----- Source passage -----
KEATING, J.-I am of the same opinion. If the introduction of an additional list in the counties would, by adhering to the old form of notice, tend to mislead the overseers, and not furnish them with sufficient information to discharge their duties, then I think the words of the incorporating sections might be held to be sufficiently large to render it necessary to apply a different machinery to those public duties of the overseers, and different forms of objection. But here I think that Mr. Quain has successfully pointed out that in truth the county notice of objection to the overseers would enable him sufficiently to discharge his duties, even under the existing state of things, better, I think, than if he had received a notice in the form No. 10. The particularising of the qualification of the voter does give, with the rest of the description, full and sufficient information to all the world as to the identity of the party who is objected to. Therefore it seems to me that the present notice is amply sufficient, as giving the name of the party, the nature and description of the qualification, the residence of the party, and the situation of the property in respect of which he claims. Therefore I entirely concur with the Lord Chief Justice and my brother Byles, that the decision of the revising barrister should be affirmed. This being quite an objection beside the merits, and as there is not a suggestion of anything that could have misled any human being, I think it ought to be dismissed with costs.
-----
> [What is asked]:
Decide whether each statement agrees with the judge's opinion above: (a) the judge holds that the revising barrister's decision should be affirmed; (b) the judge considers a notice in the form No. 10 more useful to the overseer than the county notice of objection; (c) the judge would dismiss the objection without costs. Answer yes or no for each, quoting the words from the opinion that settle it.
----- Stored records -----
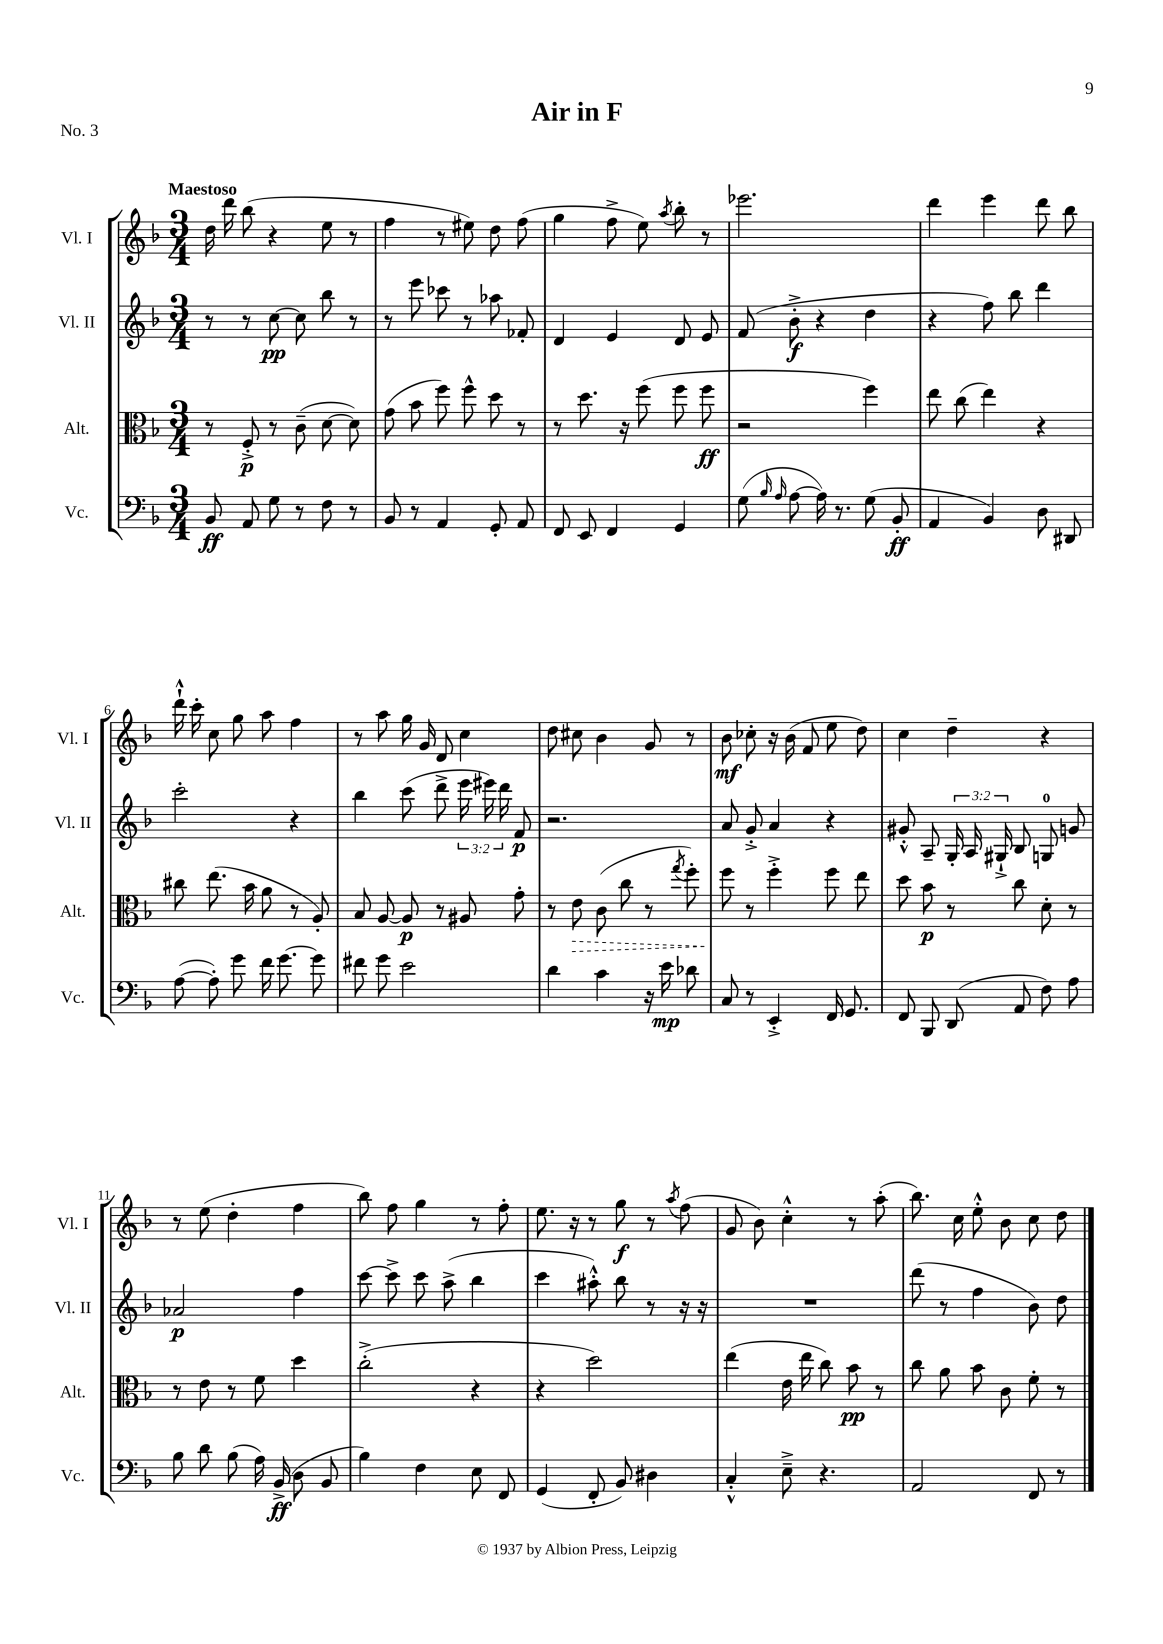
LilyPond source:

\header { title = "Air in F" piece = "No. 3" }
<<
\new StaffGroup <<
\new Staff = "s0" \with { instrumentName = "Vl. I" shortInstrumentName = "Vl. I" } {
    \clef treble \key f \major \numericTimeSignature \time 3/4 \tempo "Maestoso"
    \autoBeamOff d''16 d'''16 bes''8( r4 e''8 r8 |
    f''4 r8 eis''8) d''8 f''8( |
    g''4 f''8-> e''8) \acciaccatura { a''8 } bes''8-. r8 |
    ees'''2. |
    d'''4 e'''4 d'''8 bes''8 |
    d'''16-!-^ c'''16-. c''8 g''8 a''8 f''4 |
    r8 a''8 g''16 g'16 d'8 c''4 |
    d''8 cis''8 bes'4 g'8 r8 |
    bes'8\mf ces''8-. r16 bes'16( f'8 e''8 d''8) |
    c''4 d''4-- r4 |
    r8 e''8( d''4-. f''4 |
    bes''8) f''8 g''4 r8 f''8-. |
    e''8. r16 r8 g''8\f r8 \acciaccatura { a''8 } f''8( |
    g'8 bes'8) c''4-.-^ r8 a''8-.( |
    bes''8.) c''16 e''8-.-^ bes'8 c''8 d''8 \bar "|." |
}
\new Staff = "s1" \with { instrumentName = "Vl. II" shortInstrumentName = "Vl. II" } {
    \clef treble \key f \major \numericTimeSignature \time 3/4 \override Staff.TupletNumber.text = #tuplet-number::calc-fraction-text
    \autoBeamOff r8 r8 c''8~\pp c''8 bes''8 r8 |
    r8 e'''8 ces'''8 r8 aes''8 fes'8-. |
    d'4 e'4 d'8 e'8 |
    f'8( bes'8-.->\f r4 d''4 |
    r4 f''8) bes''8 d'''4 |
    c'''2-. r4 |
    bes''4 c'''8( d'''8-> \tuplet 3/2 { e'''16 eis'''16) d'''16 } f'8\p |
    r2. |
    a'8 g'8-.-> a'4 r4 |
    gis'8-.-^ a8-- \tuplet 3/2 { g16-. a16 gis16-!-> } bes8 g8-0 g'8 |
    aes'2\p f''4 |
    c'''8~ c'''8-> c'''8 a''8->( bes''4 |
    c'''4 ais''8-.-^) bes''8 r8 r16 r16 |
    R2. |
    d'''8( r8 f''4 bes'8) d''8 \bar "|." |
}
\new Staff = "s2" \with { instrumentName = "Alt." shortInstrumentName = "Alt." } {
    \clef alto \key f \major \numericTimeSignature \time 3/4
    \autoBeamOff r8 f8-.->\p r8 c'8--( d'8~ d'8) |
    g'8( bes'8 f''8) f''8-^ d''8 r8 |
    r8 d''8. r16 f''8( f''8 f''8\ff |
    r2 f''4) |
    e''8 c''8( e''4) r4 |
    cis''8 e''8.( bes'16 a'8 r8 a8-.) |
    bes8 a8~ a8\p r8 ais8 g'8-. |
    r8 \once \override Hairpin.style = #'dashed-line e'8\> c'8( c''8 r8 \acciaccatura { g''8 } f''8-.) |
    f''8\! r8 f''4-.-> f''8 e''8 |
    d''8 bes'8\p r8 c''8 d'8-. r8 |
    r8 e'8 r8 f'8 d''4 |
    c''2-.->( r4 |
    r4 d''2) |
    e''4( e'16 e''16 c''8) bes'8\pp r8 |
    c''8 a'8 bes'8 c'8 f'8-. r8 \bar "|." |
}
\new Staff = "s3" \with { instrumentName = "Vc." shortInstrumentName = "Vc." } {
    \clef bass \key f \major \numericTimeSignature \time 3/4
    \autoBeamOff bes,8\ff a,8 g8 r8 f8 r8 |
    bes,8 r8 a,4 g,8-. a,8 |
    f,8 e,8 f,4 g,4 |
    g8( \grace { bes16 a16 } a8~ a16) r8. g8( bes,8-.\ff |
    a,4 bes,4) d8 dis,8 |
    a8~( a8-.) g'8 f'16 g'8.~ g'8 |
    fis'8 g'8 e'2 |
    d'4 c'4 r16 e'16\mp des'8 |
    c8 r8 e,4-.-> f,16 g,8. |
    f,8 bes,,8 d,8( a,8 f8) a8 |
    bes8 d'8 bes8( a16) bes,16->\ff( d8 bes,8 |
    bes4) f4 e8 f,8 |
    g,4( f,8-. bes,8) dis4 |
    c4-.-^ e8---> r4. |
    a,2 f,8 r8 \bar "|." |
}
>>
>>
-----
> [Task solution]:
(a) Yes: "the decision of the revising barrister should be affirmed."
(b) No: "better, I think, than if he had received a notice in the form No. 10."
(c) No: "I think it ought to be dismissed with costs."